------ LISTED ENTRIES

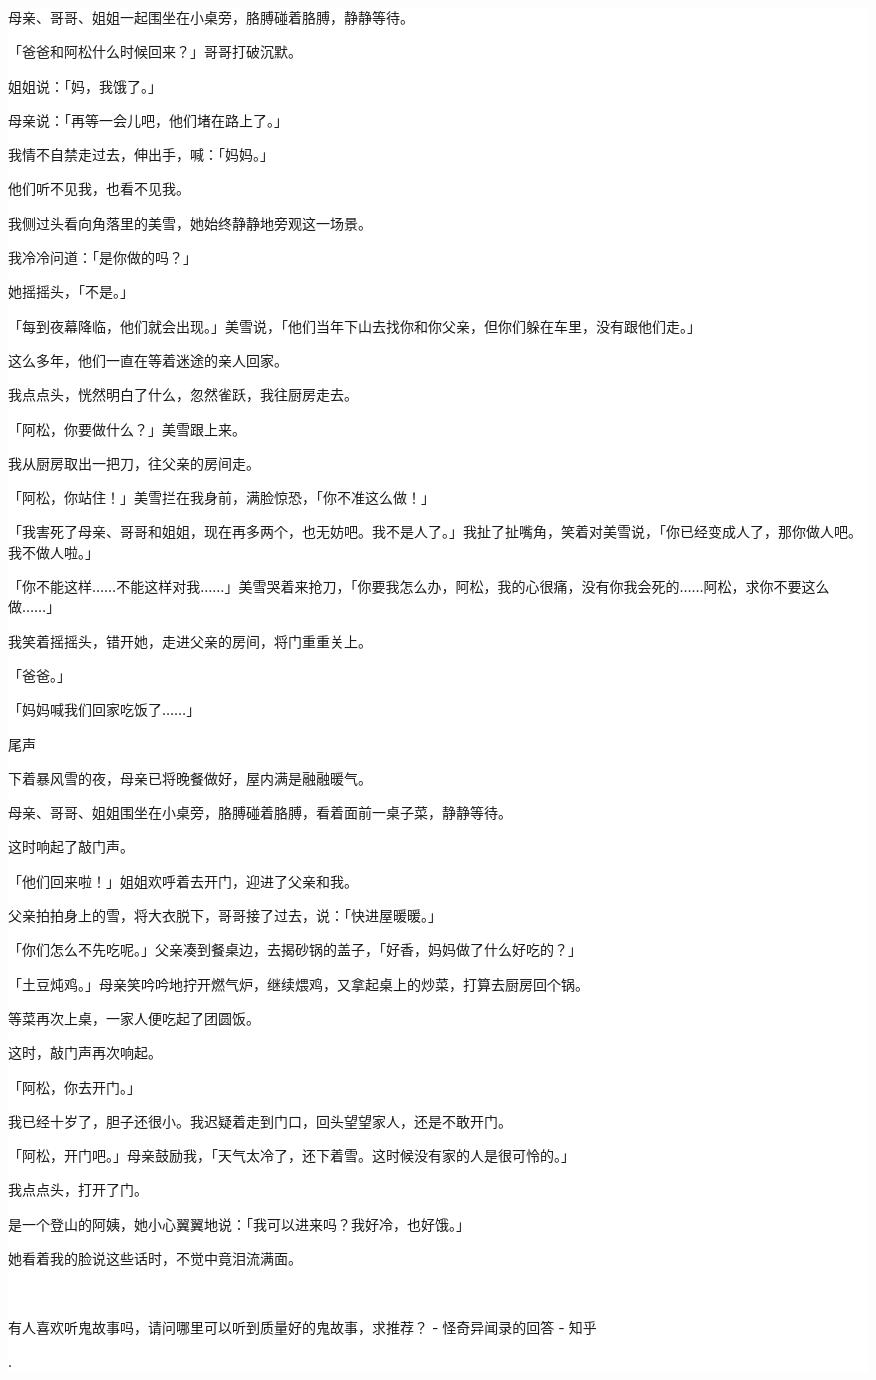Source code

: 母亲、哥哥、姐姐一起围坐在小桌旁，胳膊碰着胳膊，静静等待。

「爸爸和阿松什么时候回来？」哥哥打破沉默。

姐姐说：「妈，我饿了。」

母亲说：「再等一会儿吧，他们堵在路上了。」

我情不自禁走过去，伸出手，喊：「妈妈。」

他们听不见我，也看不见我。

我侧过头看向角落里的美雪，她始终静静地旁观这一场景。

我冷冷问道：「是你做的吗？」

她摇摇头，「不是。」

「每到夜幕降临，他们就会出现。」美雪说，「他们当年下山去找你和你父亲，但你们躲在车里，没有跟他们走。」

这么多年，他们一直在等着迷途的亲人回家。

我点点头，恍然明白了什么，忽然雀跃，我往厨房走去。

「阿松，你要做什么？」美雪跟上来。

我从厨房取出一把刀，往父亲的房间走。

「阿松，你站住！」美雪拦在我身前，满脸惊恐，「你不准这么做！」

「我害死了母亲、哥哥和姐姐，现在再多两个，也无妨吧。我不是人了。」我扯了扯嘴角，笑着对美雪说，「你已经变成人了，那你做人吧。我不做人啦。」

「你不能这样……不能这样对我……」美雪哭着来抢刀，「你要我怎么办，阿松，我的心很痛，没有你我会死的……阿松，求你不要这么做……」

我笑着摇摇头，错开她，走进父亲的房间，将门重重关上。

「爸爸。」

「妈妈喊我们回家吃饭了……」

尾声

下着暴风雪的夜，母亲已将晚餐做好，屋内满是融融暖气。

母亲、哥哥、姐姐围坐在小桌旁，胳膊碰着胳膊，看着面前一桌子菜，静静等待。

这时响起了敲门声。

「他们回来啦！」姐姐欢呼着去开门，迎进了父亲和我。

父亲拍拍身上的雪，将大衣脱下，哥哥接了过去，说：「快进屋暖暖。」

「你们怎么不先吃呢。」父亲凑到餐桌边，去揭砂锅的盖子，「好香，妈妈做了什么好吃的？」

「土豆炖鸡。」母亲笑吟吟地拧开燃气炉，继续煨鸡，又拿起桌上的炒菜，打算去厨房回个锅。

等菜再次上桌，一家人便吃起了团圆饭。

这时，敲门声再次响起。

「阿松，你去开门。」

我已经十岁了，胆子还很小。我迟疑着走到门口，回头望望家人，还是不敢开门。

「阿松，开门吧。」母亲鼓励我，「天气太冷了，还下着雪。这时候没有家的人是很可怜的。」

我点点头，打开了门。

是一个登山的阿姨，她小心翼翼地说：「我可以进来吗？我好冷，也好饿。」

她看着我的脸说这些话时，不觉中竟泪流满面。

​

有人喜欢听鬼故事吗，请问哪里可以听到质量好的鬼故事，求推荐？ - 怪奇异闻录的回答 - 知乎

.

------------

** WORK INSTRUCTION **
Scan the material above for the word "胳膊碰着胳膊". Copy each line where it occurs.

** RESPONSE TO THE EXERCISE **
: 母亲、哥哥、姐姐一起围坐在小桌旁，胳膊碰着胳膊，静静等待。
母亲、哥哥、姐姐围坐在小桌旁，胳膊碰着胳膊，看着面前一桌子菜，静静等待。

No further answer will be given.